Machine Learning Driven Global Optimisation Framework for Analog Circuit Design

We propose a machine learning-driven optimisation framework for analog circuit design in this paper. The primary objective is to determine the device sizes for the optimal performance of analog circuits for a given set of specifications. Our methodology entails employing machine learning models and spice simulations to direct the optimisation algorithm towards achieving the optimal design for analog circuits. Machine learning based global offline surrogate models, with the circuit design parameters as the input, are built in the design space for the analog circuits under study and is used to guide the optimisation algorithm, resulting in faster convergence and a reduced number of spice simulations. Multi-layer perceptron and random forest regressors are employed to predict the required design specifications of the analog circuit.
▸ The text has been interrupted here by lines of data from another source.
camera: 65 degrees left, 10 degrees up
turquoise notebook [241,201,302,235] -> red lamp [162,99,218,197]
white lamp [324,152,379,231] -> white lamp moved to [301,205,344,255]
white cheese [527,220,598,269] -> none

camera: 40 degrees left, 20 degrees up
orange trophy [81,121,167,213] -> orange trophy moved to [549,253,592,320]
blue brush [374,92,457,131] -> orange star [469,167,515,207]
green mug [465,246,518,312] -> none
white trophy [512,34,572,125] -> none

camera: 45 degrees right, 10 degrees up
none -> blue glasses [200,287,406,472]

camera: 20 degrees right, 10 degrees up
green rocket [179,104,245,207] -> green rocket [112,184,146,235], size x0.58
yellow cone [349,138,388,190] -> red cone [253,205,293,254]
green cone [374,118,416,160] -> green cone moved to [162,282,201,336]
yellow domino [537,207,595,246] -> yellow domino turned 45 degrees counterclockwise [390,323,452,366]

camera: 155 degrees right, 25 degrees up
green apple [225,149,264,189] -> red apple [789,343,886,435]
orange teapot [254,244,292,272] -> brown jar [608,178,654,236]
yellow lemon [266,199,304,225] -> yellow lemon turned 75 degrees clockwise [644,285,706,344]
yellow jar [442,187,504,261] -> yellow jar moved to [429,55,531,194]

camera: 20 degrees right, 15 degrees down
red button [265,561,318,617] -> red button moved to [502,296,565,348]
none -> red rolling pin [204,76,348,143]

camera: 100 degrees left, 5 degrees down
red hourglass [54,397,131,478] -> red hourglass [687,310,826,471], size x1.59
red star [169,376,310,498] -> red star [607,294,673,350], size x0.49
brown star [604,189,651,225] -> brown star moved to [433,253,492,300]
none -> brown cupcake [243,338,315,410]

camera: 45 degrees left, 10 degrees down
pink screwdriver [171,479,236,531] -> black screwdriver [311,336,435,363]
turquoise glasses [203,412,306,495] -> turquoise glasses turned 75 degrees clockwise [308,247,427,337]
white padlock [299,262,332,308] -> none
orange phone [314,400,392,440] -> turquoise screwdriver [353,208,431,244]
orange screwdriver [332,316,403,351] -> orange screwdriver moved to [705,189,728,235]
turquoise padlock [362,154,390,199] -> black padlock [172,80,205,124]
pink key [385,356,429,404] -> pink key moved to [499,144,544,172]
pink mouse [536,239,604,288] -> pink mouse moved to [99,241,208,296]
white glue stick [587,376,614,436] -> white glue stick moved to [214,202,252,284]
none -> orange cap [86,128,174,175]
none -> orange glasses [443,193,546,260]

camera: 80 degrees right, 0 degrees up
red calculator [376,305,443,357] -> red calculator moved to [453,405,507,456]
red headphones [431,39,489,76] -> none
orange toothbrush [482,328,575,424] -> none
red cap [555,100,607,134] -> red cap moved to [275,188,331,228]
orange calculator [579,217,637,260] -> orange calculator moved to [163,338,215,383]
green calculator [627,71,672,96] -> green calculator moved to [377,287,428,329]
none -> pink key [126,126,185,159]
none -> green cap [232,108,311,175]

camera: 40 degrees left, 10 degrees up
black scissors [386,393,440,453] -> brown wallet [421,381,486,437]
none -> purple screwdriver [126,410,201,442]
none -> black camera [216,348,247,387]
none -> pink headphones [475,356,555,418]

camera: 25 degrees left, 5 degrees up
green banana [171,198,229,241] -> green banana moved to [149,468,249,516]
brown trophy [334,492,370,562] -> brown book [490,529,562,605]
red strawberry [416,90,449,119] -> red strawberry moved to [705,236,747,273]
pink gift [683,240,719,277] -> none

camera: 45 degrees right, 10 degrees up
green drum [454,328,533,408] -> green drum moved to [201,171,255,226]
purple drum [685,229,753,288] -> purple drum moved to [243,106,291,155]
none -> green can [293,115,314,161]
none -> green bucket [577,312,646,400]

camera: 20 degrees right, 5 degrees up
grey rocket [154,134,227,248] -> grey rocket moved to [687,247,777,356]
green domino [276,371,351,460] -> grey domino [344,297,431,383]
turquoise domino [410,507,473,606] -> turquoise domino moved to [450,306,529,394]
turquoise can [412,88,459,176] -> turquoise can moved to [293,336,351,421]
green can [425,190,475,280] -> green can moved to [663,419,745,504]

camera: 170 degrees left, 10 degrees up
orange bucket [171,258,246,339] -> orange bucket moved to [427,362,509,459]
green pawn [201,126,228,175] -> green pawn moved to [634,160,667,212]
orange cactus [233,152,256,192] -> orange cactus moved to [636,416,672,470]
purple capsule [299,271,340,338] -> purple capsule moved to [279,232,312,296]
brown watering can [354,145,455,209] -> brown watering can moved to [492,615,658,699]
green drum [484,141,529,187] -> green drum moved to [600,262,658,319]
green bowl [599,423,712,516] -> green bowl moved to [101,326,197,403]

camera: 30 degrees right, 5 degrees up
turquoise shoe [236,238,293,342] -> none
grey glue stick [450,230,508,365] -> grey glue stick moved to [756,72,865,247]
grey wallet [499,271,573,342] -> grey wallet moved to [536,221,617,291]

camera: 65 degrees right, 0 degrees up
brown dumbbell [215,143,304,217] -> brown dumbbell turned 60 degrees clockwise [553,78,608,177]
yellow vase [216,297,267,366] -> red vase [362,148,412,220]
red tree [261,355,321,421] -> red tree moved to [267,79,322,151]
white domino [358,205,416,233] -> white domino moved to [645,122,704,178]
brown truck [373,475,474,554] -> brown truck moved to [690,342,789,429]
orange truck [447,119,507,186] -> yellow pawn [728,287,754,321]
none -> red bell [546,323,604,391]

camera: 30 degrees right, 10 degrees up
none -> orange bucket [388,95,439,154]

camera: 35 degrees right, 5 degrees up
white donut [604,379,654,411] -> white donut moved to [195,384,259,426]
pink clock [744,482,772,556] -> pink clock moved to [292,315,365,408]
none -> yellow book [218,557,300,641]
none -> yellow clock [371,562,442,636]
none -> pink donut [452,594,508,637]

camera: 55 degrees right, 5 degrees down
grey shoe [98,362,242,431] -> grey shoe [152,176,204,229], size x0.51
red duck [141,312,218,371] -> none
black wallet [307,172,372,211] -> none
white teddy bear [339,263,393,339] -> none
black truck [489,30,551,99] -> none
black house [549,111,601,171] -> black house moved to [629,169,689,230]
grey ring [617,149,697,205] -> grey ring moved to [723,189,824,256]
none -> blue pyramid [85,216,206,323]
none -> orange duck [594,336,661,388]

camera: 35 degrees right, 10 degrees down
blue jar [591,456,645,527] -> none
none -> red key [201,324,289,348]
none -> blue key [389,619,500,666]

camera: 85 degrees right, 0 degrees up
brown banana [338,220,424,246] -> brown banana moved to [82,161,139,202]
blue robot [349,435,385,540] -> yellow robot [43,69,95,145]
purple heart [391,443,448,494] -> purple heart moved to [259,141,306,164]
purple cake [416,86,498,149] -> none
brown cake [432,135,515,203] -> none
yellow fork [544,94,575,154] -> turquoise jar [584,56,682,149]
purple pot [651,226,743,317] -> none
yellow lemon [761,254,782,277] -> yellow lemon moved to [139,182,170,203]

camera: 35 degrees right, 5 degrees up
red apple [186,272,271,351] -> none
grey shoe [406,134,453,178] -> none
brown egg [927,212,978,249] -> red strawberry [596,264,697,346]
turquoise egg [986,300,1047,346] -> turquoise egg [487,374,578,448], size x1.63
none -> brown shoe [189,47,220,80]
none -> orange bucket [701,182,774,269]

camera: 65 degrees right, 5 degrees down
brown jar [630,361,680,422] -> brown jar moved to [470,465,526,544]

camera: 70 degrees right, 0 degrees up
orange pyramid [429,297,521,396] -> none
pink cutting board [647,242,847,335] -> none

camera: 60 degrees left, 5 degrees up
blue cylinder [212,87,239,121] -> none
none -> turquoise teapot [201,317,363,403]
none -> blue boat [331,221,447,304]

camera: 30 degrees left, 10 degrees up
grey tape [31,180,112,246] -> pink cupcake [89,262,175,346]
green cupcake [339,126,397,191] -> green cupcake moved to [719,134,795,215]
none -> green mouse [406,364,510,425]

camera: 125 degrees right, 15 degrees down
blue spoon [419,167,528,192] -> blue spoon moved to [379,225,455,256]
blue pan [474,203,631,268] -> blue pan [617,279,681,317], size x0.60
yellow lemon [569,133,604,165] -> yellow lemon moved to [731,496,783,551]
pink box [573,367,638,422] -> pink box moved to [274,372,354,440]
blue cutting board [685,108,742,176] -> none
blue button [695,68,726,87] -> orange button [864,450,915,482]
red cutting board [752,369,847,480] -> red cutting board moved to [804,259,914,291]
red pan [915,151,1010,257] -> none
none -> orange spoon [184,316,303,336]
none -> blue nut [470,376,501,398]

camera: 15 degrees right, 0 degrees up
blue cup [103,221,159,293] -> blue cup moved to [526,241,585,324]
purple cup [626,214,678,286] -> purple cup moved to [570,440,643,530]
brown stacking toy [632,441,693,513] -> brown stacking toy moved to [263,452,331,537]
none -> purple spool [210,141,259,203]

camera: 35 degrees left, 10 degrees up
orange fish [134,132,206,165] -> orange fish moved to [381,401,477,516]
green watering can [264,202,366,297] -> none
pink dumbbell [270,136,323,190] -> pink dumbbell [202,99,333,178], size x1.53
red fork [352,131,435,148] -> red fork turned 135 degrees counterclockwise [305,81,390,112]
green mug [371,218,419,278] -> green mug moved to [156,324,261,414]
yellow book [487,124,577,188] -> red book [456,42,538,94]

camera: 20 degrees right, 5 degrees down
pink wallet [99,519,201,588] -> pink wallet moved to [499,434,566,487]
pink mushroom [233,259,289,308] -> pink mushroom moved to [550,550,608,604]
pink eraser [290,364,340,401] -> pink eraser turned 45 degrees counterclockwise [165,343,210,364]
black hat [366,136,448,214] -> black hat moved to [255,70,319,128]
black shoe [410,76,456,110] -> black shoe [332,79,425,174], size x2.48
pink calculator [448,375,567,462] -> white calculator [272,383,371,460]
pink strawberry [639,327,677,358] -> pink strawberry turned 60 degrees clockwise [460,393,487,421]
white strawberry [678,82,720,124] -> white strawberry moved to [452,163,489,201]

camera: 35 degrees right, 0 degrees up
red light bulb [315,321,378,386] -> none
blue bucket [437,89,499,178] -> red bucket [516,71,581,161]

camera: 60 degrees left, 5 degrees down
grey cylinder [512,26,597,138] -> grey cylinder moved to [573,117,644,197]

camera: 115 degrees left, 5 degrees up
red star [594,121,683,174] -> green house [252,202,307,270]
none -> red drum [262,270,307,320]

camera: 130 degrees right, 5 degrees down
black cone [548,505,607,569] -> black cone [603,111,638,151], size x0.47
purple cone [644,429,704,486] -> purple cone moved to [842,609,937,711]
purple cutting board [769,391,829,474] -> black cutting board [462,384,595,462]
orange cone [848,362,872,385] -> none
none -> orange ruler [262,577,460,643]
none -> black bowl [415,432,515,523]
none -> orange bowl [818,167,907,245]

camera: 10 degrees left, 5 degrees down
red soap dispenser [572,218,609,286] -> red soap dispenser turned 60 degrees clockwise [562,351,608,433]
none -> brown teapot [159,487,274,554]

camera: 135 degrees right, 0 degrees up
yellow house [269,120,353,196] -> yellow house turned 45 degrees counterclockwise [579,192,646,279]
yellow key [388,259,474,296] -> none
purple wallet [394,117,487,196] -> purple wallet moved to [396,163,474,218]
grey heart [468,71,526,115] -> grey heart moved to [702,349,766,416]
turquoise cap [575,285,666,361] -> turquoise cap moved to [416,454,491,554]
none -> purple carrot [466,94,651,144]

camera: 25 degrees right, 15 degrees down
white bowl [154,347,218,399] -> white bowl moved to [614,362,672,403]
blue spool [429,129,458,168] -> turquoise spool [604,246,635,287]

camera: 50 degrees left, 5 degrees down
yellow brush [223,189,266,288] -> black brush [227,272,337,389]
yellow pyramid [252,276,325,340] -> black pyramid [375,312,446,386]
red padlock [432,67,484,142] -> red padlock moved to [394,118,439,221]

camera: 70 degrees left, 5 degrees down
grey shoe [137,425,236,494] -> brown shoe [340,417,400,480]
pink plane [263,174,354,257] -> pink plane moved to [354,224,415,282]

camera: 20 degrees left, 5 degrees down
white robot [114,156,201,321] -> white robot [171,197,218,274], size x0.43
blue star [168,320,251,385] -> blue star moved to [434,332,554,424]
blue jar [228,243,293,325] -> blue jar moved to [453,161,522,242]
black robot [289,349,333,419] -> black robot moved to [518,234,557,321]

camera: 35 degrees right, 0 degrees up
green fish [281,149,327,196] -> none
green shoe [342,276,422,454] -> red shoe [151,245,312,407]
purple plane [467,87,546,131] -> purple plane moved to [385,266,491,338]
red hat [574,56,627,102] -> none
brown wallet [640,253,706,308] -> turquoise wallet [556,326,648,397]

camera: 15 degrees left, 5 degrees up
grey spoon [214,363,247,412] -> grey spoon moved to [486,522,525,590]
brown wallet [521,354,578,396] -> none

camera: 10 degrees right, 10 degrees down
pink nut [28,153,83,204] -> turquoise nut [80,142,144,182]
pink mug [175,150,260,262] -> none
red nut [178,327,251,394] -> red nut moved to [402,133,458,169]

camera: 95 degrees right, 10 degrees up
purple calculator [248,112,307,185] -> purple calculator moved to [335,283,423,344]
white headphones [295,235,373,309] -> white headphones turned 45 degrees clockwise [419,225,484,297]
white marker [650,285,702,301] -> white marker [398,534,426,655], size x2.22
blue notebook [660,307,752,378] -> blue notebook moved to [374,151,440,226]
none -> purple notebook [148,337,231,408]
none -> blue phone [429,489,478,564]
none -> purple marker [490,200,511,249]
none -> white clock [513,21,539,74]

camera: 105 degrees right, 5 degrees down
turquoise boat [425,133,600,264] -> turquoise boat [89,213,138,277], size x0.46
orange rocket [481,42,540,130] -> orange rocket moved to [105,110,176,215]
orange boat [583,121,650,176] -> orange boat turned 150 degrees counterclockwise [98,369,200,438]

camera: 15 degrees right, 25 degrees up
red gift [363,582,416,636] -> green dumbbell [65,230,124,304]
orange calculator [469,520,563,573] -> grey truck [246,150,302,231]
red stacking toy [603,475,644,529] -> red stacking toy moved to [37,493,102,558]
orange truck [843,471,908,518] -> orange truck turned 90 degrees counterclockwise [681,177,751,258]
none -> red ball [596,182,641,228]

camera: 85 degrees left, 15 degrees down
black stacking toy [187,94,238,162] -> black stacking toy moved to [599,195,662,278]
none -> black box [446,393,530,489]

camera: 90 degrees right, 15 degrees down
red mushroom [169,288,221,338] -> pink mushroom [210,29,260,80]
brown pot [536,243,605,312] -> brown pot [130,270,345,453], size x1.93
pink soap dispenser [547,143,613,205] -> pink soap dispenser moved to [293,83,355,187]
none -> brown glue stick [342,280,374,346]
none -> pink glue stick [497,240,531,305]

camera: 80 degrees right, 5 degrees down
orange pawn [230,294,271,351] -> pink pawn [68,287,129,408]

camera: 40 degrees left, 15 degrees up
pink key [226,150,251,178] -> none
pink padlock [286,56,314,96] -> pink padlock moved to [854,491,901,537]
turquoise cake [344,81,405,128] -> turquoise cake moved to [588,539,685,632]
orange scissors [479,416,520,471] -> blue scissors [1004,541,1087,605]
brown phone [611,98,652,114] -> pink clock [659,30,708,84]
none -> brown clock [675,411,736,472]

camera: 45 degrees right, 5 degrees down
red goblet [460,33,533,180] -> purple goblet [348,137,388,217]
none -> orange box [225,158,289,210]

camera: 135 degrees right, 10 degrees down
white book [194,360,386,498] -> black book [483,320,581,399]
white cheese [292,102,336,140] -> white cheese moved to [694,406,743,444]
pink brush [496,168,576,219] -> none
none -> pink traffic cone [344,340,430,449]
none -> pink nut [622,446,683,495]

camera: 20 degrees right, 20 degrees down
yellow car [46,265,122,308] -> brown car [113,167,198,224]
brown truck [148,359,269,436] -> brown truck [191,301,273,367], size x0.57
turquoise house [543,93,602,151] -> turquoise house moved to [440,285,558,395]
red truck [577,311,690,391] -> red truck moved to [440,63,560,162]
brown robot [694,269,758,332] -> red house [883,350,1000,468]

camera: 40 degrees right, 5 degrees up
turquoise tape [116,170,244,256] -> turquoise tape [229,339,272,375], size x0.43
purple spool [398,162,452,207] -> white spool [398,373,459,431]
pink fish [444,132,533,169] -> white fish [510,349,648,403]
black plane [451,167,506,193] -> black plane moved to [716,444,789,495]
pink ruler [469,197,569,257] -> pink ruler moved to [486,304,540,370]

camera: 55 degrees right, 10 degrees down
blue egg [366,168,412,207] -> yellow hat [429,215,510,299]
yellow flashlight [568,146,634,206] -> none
Since the saturation condition of transistors is vital in the proper working of analog circuits, multi-layer perceptron classifiers are used to predict the saturation condition of each transistor in the circuit. The feasibility of the candidate solutions is verified using machine learning models before invoking spice simulations. We validate the proposed framework using three circuit topologies--a bandgap reference, a folded cascode operational amplifier, and a two-stage operational amplifier. The simulation results show better optimum values and lower standard deviations for fitness functions after convergence. Incorporating the machine learning-based predictions proposed in the optimisation method has resulted in the reduction of spice calls by 56%, 59%, and 83% when compared with standard approaches in the three test cases considered in the study.